Start of Source extract

Air turbulence plays a very important role in the energy produced by wind turbines. A lot of research has been done and numerous papers have been published where the impact of wind turbulence on the final output of wind turbines is analyzed and discussed. Rohatgi and Barbezier¹ analyzed the effect of wind turbulence on the output of large-sized wind turbines and explained that turbulence causes random, fluctuating loads and stresses over the whole structure, resulting into power fluctuations hence the fatigue of the wind turbine. They stated that an unstable atmosphere is more advantageous for wind power generation because of higher wind speeds, whereas a stable atmosphere is worse because it suffers from both the increased shear over the rotor diameter, as well as the reduced wind speed.

Marimuthu and Kirubakaran² tested wind speed, turbine swept area, and air density on two different turbines models; V1.65MW and V1.8MW and concluded that the maximum output is obtained at the maximum wind speed and it is directly proportional to the air density, so the selection of wind turbines should be based on the geographical features and the climate condition of the particular site. Ozbay³ conducted several experiments on wind turbines and one of the main conclusions of the experiment was that higher levels of turbulence in the oncoming flow, as in the onshore case, caused greater fluctuations in the rotational speed of the wind turbine. They also caused fluctuations in the wind loads acting on the wind turbine, which could impose higher dynamic loads on the wind turbine components. Stival⁴ analyzed wind data collected using LiDAR and SCADA from a North American Wind Farm. They stated that when low turbulence intensity develops in conjunction with high values of wind shear, the power production might be significantly affected.

Vahidzadeh and Markfort⁵ pointed out that prediction of wind turbines energy production using power curves is not very accurate because power curves are based on ideal uniform inflow wind, which is not the case in complex and heterogeneous terrains. They proposed a new prediction mathematical model and compared the resulting power curve with real data power curve from a 2.5 MW wind turbine. The comparison results showed the proposed models performed better than the standard power curve, reducing power prediction error as much as 75%. They also concluded that – generally stated – all models over-predict power generation when turbulence intensity is low and under-predict it at high turbulence intensity levels. Hence the effect of turbulence intensity is an important aspect which needs to be further investigated. Anup et al.⁶ analyzed data from a flat terrain site in Östergarnsholm (OG) and from built environment site at Port Kennedy (PK) using the aeroelastic code FAST (Fatigue, Aerodynamics, Structures, and Turbulence). Then they compared the obtained data with IEC 61400-2. The longitudinal turbulence intensity (TIu) in the PK wind field was 22%; which was higher than the estimated value in IEC 61400-2 Normal Turbulence Model. The elevated turbulence in PK wind fields increased the output rotor power which was higher than that stipulated in the standard. They concluded that the current IEC standard isn’t very accurate for urban siting of small wind turbines hence needs further amendments for more reliable implementation in turbulent sites.

End of Source extract
Start of Material provided

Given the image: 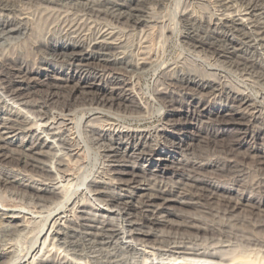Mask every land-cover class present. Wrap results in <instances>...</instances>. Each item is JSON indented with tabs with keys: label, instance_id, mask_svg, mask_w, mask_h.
<instances>
[{
	"label": "rangeland",
	"instance_id": "obj_1",
	"mask_svg": "<svg viewBox=\"0 0 264 264\" xmlns=\"http://www.w3.org/2000/svg\"><path fill=\"white\" fill-rule=\"evenodd\" d=\"M0 15V71H3L0 72V141L4 140L2 144L10 148L4 150L6 155L24 154L20 158L26 160L17 163L0 159V178L9 179L7 182L10 183L0 184V215L8 211V215L0 219L4 224L0 226V252H8L6 254L12 258L9 262L5 254L0 258V264H38L49 257L46 251L52 240H46L47 248L43 247L44 244L41 247L48 226L38 239L37 232L48 214L54 213V217L64 209L57 210L49 203L47 198L50 195H44L46 199L37 197L18 185L35 182L43 190L47 187V190L57 188L54 189L57 193L68 191V195L65 192L68 198L66 211L74 201L81 203L84 199L87 200L85 203L91 205L92 202L91 206H97L119 195L127 197L132 193L138 200L143 194L171 192L169 196H176L175 201L193 205L184 207L173 203L177 213L192 218L194 223H200L198 225L220 227L224 233V236H214L211 240L210 236L197 237L193 240L196 243L191 242L185 248L190 246L199 252L219 253L229 263L264 264V0H0ZM86 47L94 50L89 48L90 52ZM86 49L90 53L87 60L79 63L71 59V54ZM108 61L112 64L109 67L120 69V75L112 77L108 72L96 70ZM83 63L85 66L80 67ZM121 68H125L124 71ZM17 69L24 74H19ZM12 75L23 76L15 86L20 91L14 99L13 95L9 97L3 92ZM75 85H83L88 93L76 94L67 100L69 88ZM214 85L219 86L222 93L210 94L209 88ZM51 90L55 94L49 98ZM103 91L122 99L112 104L101 102L96 99V94L104 95ZM105 96L109 95L106 93ZM244 100L250 106H243L244 111L234 114L237 105ZM130 103L137 107H131ZM247 111L253 112L252 117ZM226 119L232 120L224 124ZM38 123L42 125L39 128ZM11 125L17 126L15 136L5 129ZM161 127H165L169 134L181 136L179 134L183 133L184 138H180L190 145L189 149L180 152L169 146L160 152L162 160L158 165L147 161L135 164V155L131 152L110 150L119 131L157 132ZM40 138L45 142L41 145L43 148L39 146L35 152L28 150L29 145L38 144ZM28 139H32L31 142ZM131 163L135 169H131ZM194 165H202L197 180L220 187L219 193L213 197L208 193L209 198L207 194L206 198L191 196L188 187L190 180L195 179L182 173H187ZM52 170L57 171L58 176ZM118 171L136 172V182L127 181L130 176ZM227 199L231 207L224 206ZM96 200L97 204H94ZM13 211L27 222L20 219L9 223L7 216ZM84 211L92 213L89 209ZM72 215L67 213V218L60 223L62 227L68 224H74V228L79 226ZM70 217L71 222L68 221ZM8 224L15 230L9 229L11 226L4 230ZM23 224L26 227L23 228ZM121 225L126 227L123 221ZM33 226L37 228L32 229ZM164 229V226L159 227L157 233ZM63 241L56 246L65 258L59 260L63 264L67 261L72 264H109L108 260H119L120 257L124 261L127 258V263L141 259L129 253L122 256L121 251H113L111 247H105L107 253L104 246H98L103 251L99 252L96 247L93 252L83 246H74L69 240ZM31 245L33 249L26 254ZM114 253L121 255L117 257ZM59 261L55 264H62ZM158 262L160 260L154 263ZM163 262L178 261L161 260L160 263Z\"/></svg>",
	"mask_w": 264,
	"mask_h": 264
},
{
	"label": "bare ground",
	"instance_id": "obj_2",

End of Material provided

◆ **Task details**
Decide whether each statement below agrees with the wind turbulence passage, answering yes or no and quoting the deciding words. 1. Rohatgi and Barbezier considered a stable atmosphere more advantageous for wind power generation. 2. The longitudinal turbulence intensity in the Port Kennedy wind field was 22%. 3. Vahidzadeh and Markfort concluded that models under-predict power generation when turbulence intensity is low.

◆ **Expected answer**
1. No: "an unstable atmosphere is more advantageous for wind power generation because of higher wind speeds"
2. Yes: "The longitudinal turbulence intensity (TIu) in the PK wind field was 22%"
3. No: "all models over-predict power generation when turbulence intensity is low and under-predict it at high turbulence intensity levels"